For list container emplace_front does not affect the validity of iterators and references. But both assign and clear invalidates all references, pointers and iterators referring to the elements of the container.
So the program works with emplace_front and crashes with assign .

Answer 2

Allocators since C++11 can have state.

But allocators copied from the same allocator share state, so that something allocated by original allocator should deallocate fine with copy.

Also operator== and operator!= should compare the state, allocators should not be equal if the state is different.

This can be implemented by having a pointer to potentially shared pool in your allocator rather than directly having pool in allocator. (Shared allocator's pool is sometimes called 'arena').

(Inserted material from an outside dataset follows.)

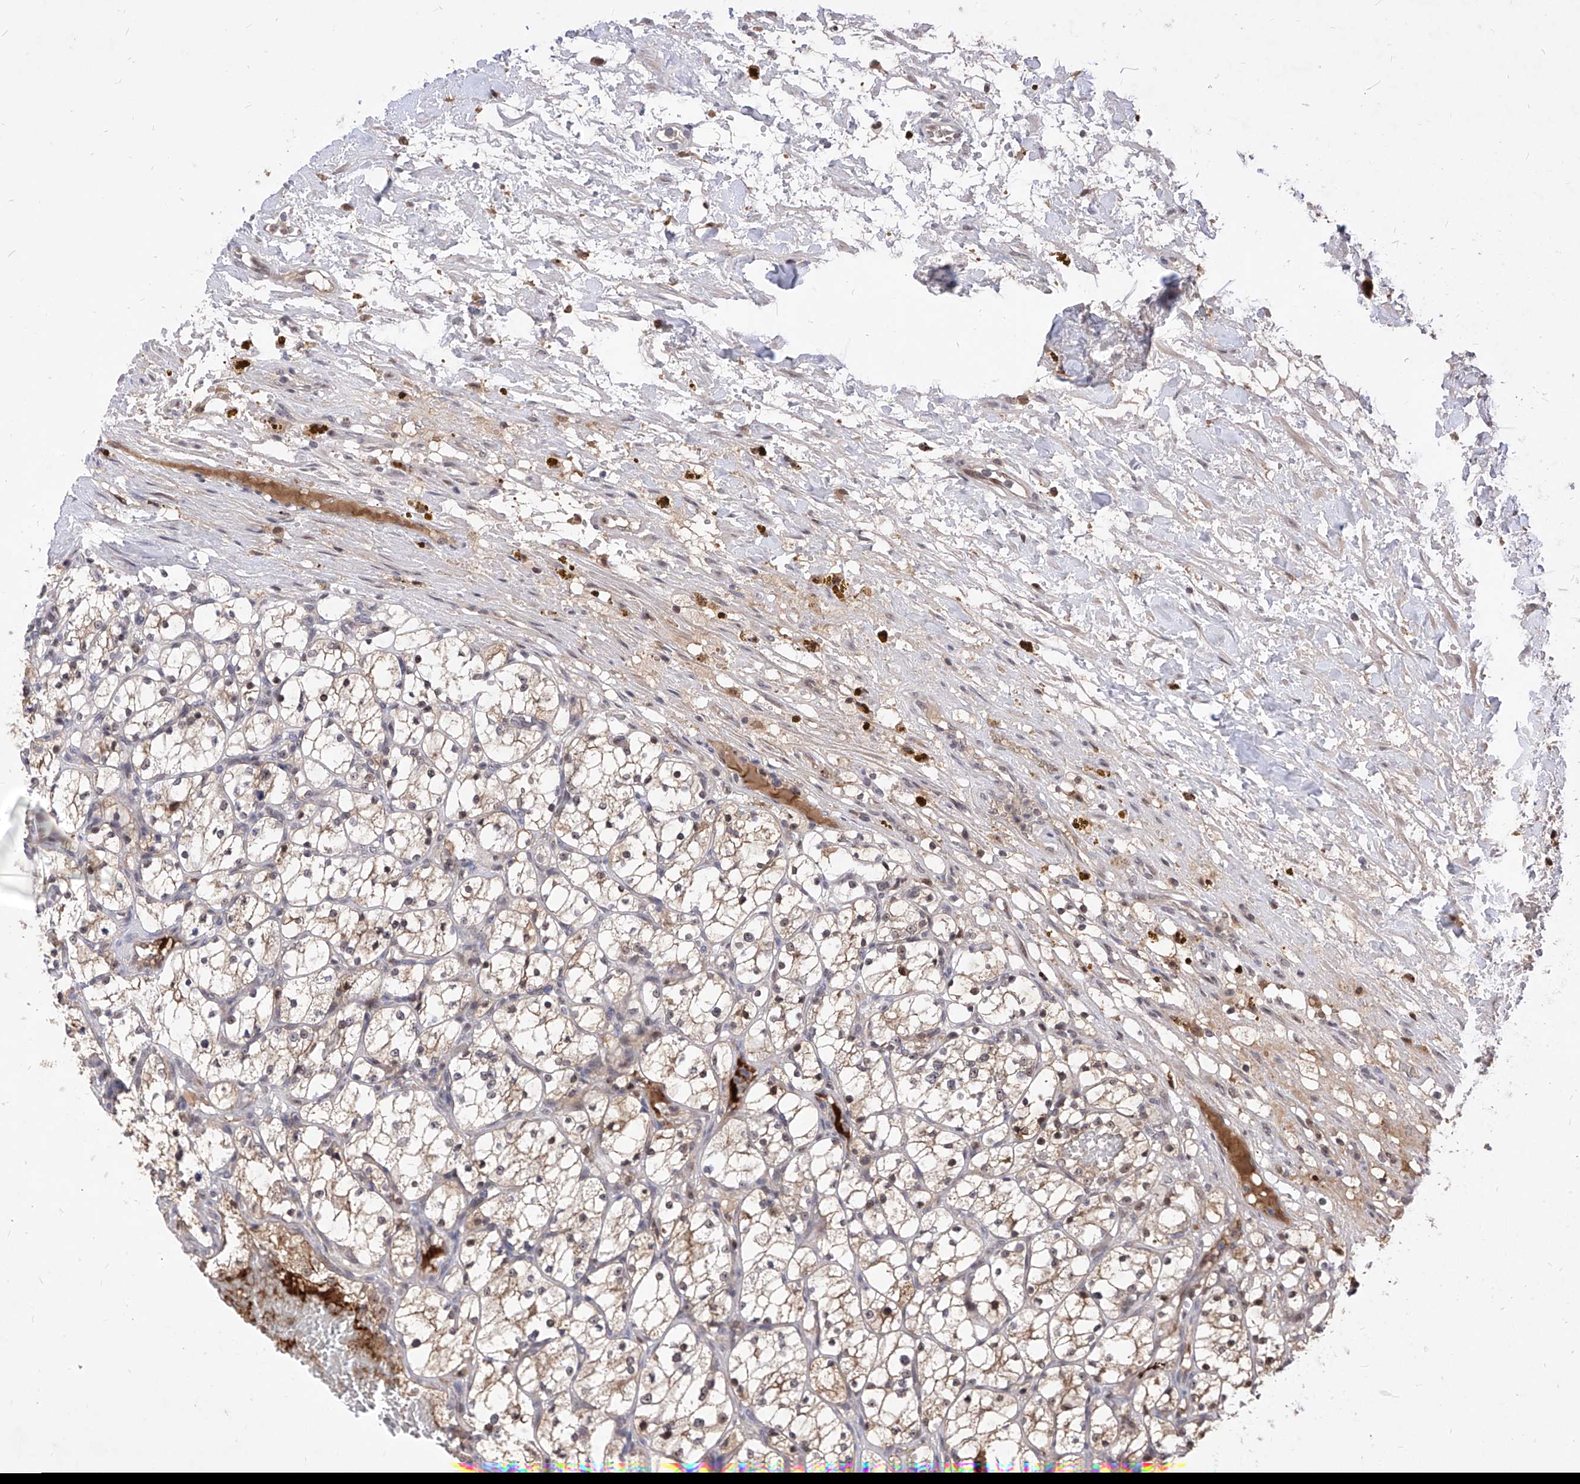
{"staining": {"intensity": "moderate", "quantity": "25%-75%", "location": "cytoplasmic/membranous,nuclear"}, "tissue": "renal cancer", "cell_type": "Tumor cells", "image_type": "cancer", "snomed": [{"axis": "morphology", "description": "Adenocarcinoma, NOS"}, {"axis": "topography", "description": "Kidney"}], "caption": "Renal cancer (adenocarcinoma) tissue reveals moderate cytoplasmic/membranous and nuclear expression in approximately 25%-75% of tumor cells, visualized by immunohistochemistry.", "gene": "LGR4", "patient": {"sex": "female", "age": 69}}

Before C++11, allocators could not have state at all. So that objects can be allocated/deallocated even with default-constructed allocator, which may be different instance each time. In this case your equality operators are correct, but you need to have one global pool, rather than possibility for separate pool for each container.

Answer 3

After this discussion, I have implemented a statefull alloator, but I have issue with std::list. I posted a question about that: STL container don't support statefull allocator?